46
Henri salía de la ducha cuando llamaron a la puerta. ¿Alguien había oído los gritos de Julia?
—Servicio de limpieza —dijo una voz.
—¡Váyase! —espetó—. ¿No sabe leer? En el letrero pone «No molestar».
Se ajustó el cinturón de la bata, caminó hacia las puertas de vidrio del otro extremo de la habitación, las abrió y salió al balcón.
La belleza del terreno se extendía ante él como el Jardín del Edén. Gorjeaban aves en los árboles, crecían piñas en los canteros. Corrían niños alrededor de la piscina mientras el personal del hotel instalaba tumbonas. Más allá de la piscina, el mar estaba azul brillante y el sol alumbraba otro perfecto día hawaiano.
No había sirenas ni policías a la vista. Todo despejado.
Henri cogió el móvil y llamó al helicóptero. Luego fue hasta la cama y cubrió el cuerpo de Julia con las mantas. Después limpió la habitación meticulosamente y encendió la televisión mientras se vestía de Charlie Rollins. La cara de Rosa Castro le sonrió desde la pantalla, una dulce niña, y luego siguió una nota sobre Kim McDaniels. Ninguna noticia, pero la búsqueda continuaba.

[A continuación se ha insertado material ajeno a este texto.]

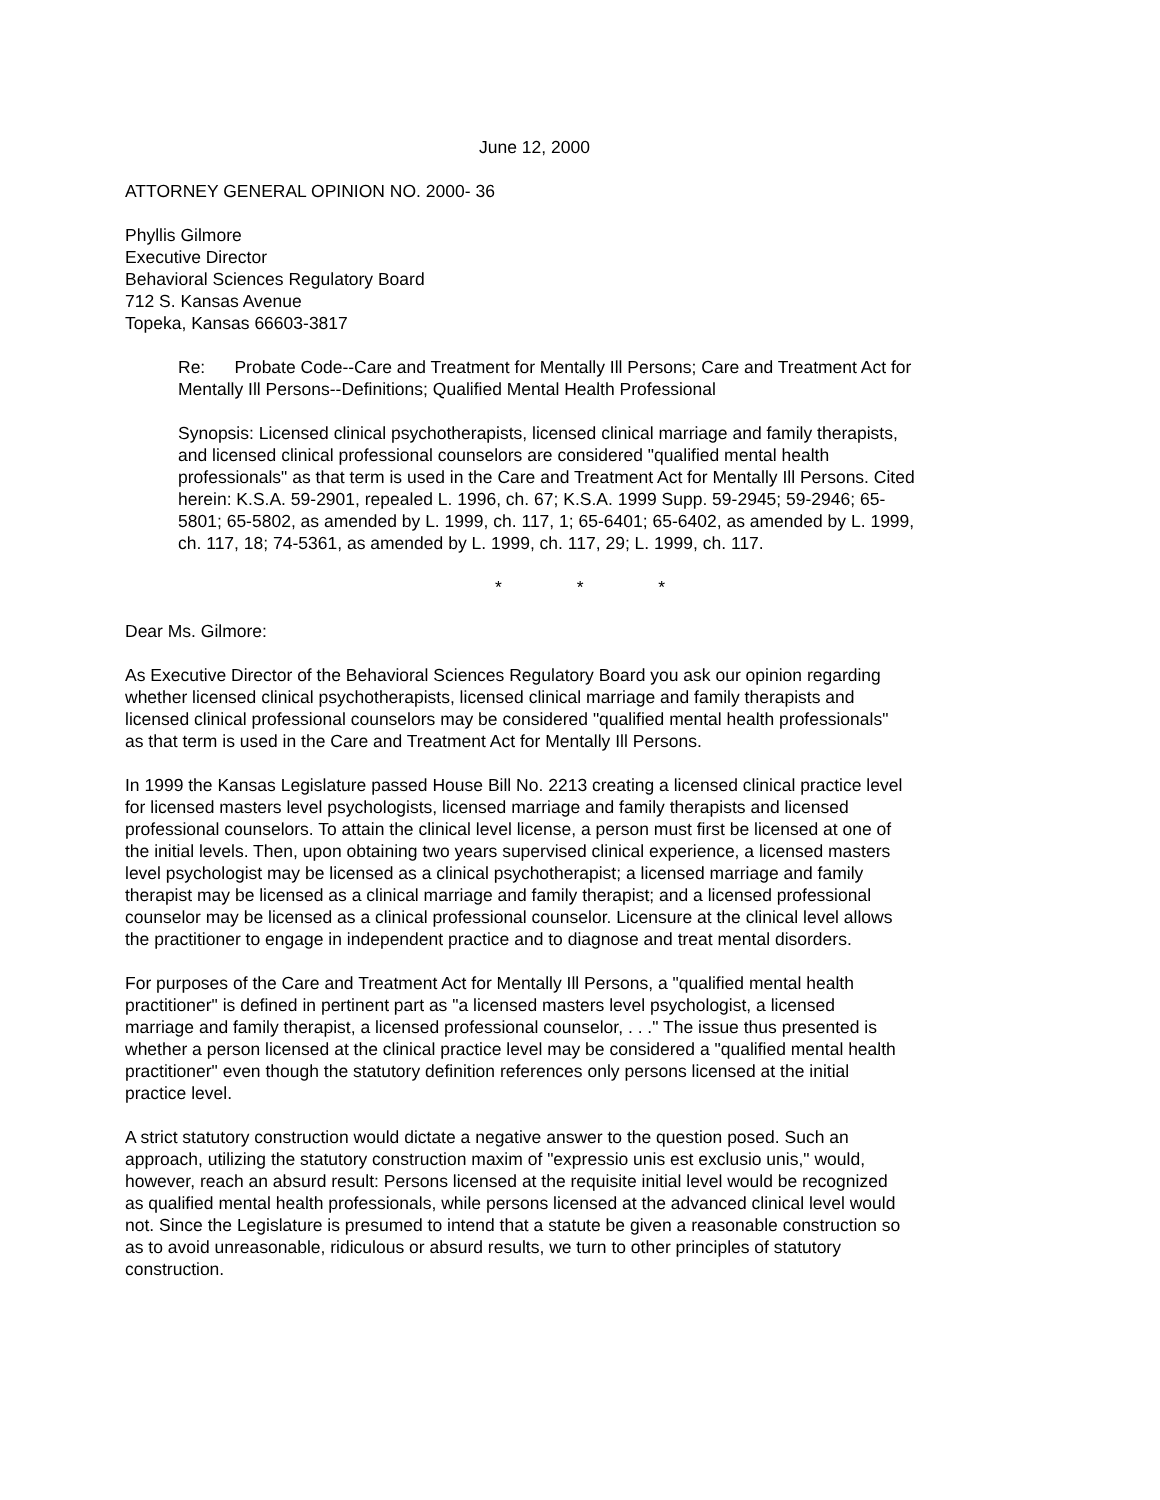June 12, 2000
ATTORNEY GENERAL OPINION NO. 2000- 36
Phyllis Gilmore
Executive Director
Behavioral Sciences Regulatory Board
712 S. Kansas Avenue
Topeka, Kansas 66603-3817
Re: Probate Code--Care and Treatment for Mentally Ill Persons; Care and Treatment Act for Mentally Ill Persons--Definitions; Qualified Mental Health Professional
Synopsis: Licensed clinical psychotherapists, licensed clinical marriage and family therapists, and licensed clinical professional counselors are considered "qualified mental health professionals" as that term is used in the Care and Treatment Act for Mentally Ill Persons. Cited herein: K.S.A. 59-2901, repealed L. 1996, ch. 67; K.S.A. 1999 Supp. 59-2945; 59-2946; 65-5801; 65-5802, as amended by L. 1999, ch. 117, 1; 65-6401; 65-6402, as amended by L. 1999, ch. 117, 18; 74-5361, as amended by L. 1999, ch. 117, 29; L. 1999, ch. 117.
* * *
Dear Ms. Gilmore:
As Executive Director of the Behavioral Sciences Regulatory Board you ask our opinion regarding whether licensed clinical psychotherapists, licensed clinical marriage and family therapists and licensed clinical professional counselors may be considered "qualified mental health professionals" as that term is used in the Care and Treatment Act for Mentally Ill Persons.
In 1999 the Kansas Legislature passed House Bill No. 2213 creating a licensed clinical practice level for licensed masters level psychologists, licensed marriage and family therapists and licensed professional counselors. To attain the clinical level license, a person must first be licensed at one of the initial levels. Then, upon obtaining two years supervised clinical experience, a licensed masters level psychologist may be licensed as a clinical psychotherapist; a licensed marriage and family therapist may be licensed as a clinical marriage and family therapist; and a licensed professional counselor may be licensed as a clinical professional counselor. Licensure at the clinical level allows the practitioner to engage in independent practice and to diagnose and treat mental disorders.
For purposes of the Care and Treatment Act for Mentally Ill Persons, a "qualified mental health practitioner" is defined in pertinent part as "a licensed masters level psychologist, a licensed marriage and family therapist, a licensed professional counselor, . . ." The issue thus presented is whether a person licensed at the clinical practice level may be considered a "qualified mental health practitioner" even though the statutory definition references only persons licensed at the initial practice level.
A strict statutory construction would dictate a negative answer to the question posed. Such an approach, utilizing the statutory construction maxim of "expressio unis est exclusio unis," would, however, reach an absurd result: Persons licensed at the requisite initial level would be recognized as qualified mental health professionals, while persons licensed at the advanced clinical level would not. Since the Legislature is presumed to intend that a statute be given a reasonable construction so as to avoid unreasonable, ridiculous or absurd results, we turn to other principles of statutory construction.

¿Dónde estaba Kim? ¿Dónde podía estar?
Henri metió sus cosas en la bolsa de viaje y luego repasó de nuevo la habitación por si había pasado por alto algún detalle. Una vez conforme, se puso las gafas panorámicas de Charlie y la gorra, se echó la bolsa al hombro y salió.
Camino del ascensor pasó frente al carro de la mujer de la limpieza, una mujer robusta y morena que pasaba la aspiradora.
—Estoy en la 412.
—¿Ahora puedo limpiar? —preguntó ella.
—No, aún no. Por la tarde, por favor. Le he dejado algo en la habitación —añadió.
—Gracias —respondió ella.
Henri le guiñó el ojo, bajó por la escalera hasta aquel vestíbulo maravilloso que parecía un joyero, con aves que entraban volando por un lado y salían por el otro.
Pagó su cuenta en recepción y pidió que lo llevaran al helipuerto. Elaboró sus planes mientras el coche eléctrico atravesaba el campo de golf. El viento arrastraba nubes hacia el mar.
Le dio una propina al conductor y corrió hacia el helicóptero sujetándose la gorra.
Al ajustarse el cinturón, intercambió saludos breves con el piloto. Se puso el auricular y mientras el helicóptero despegaba tomó fotos de la isla con su Sony, lo que haría cualquier turista. Pero todo era para disimular. La magnificencia de Lanai no conmovía a Henri.
Cuando el helicóptero descendió en Maui, hizo una llamada importante.
—¿Señor McDaniels? Usted no me conoce. Me llamo Peter Fisher —dijo con leve acento australiano—. Debo decirle algo sobre Kim: tengo su reloj de pulsera, un Rolex.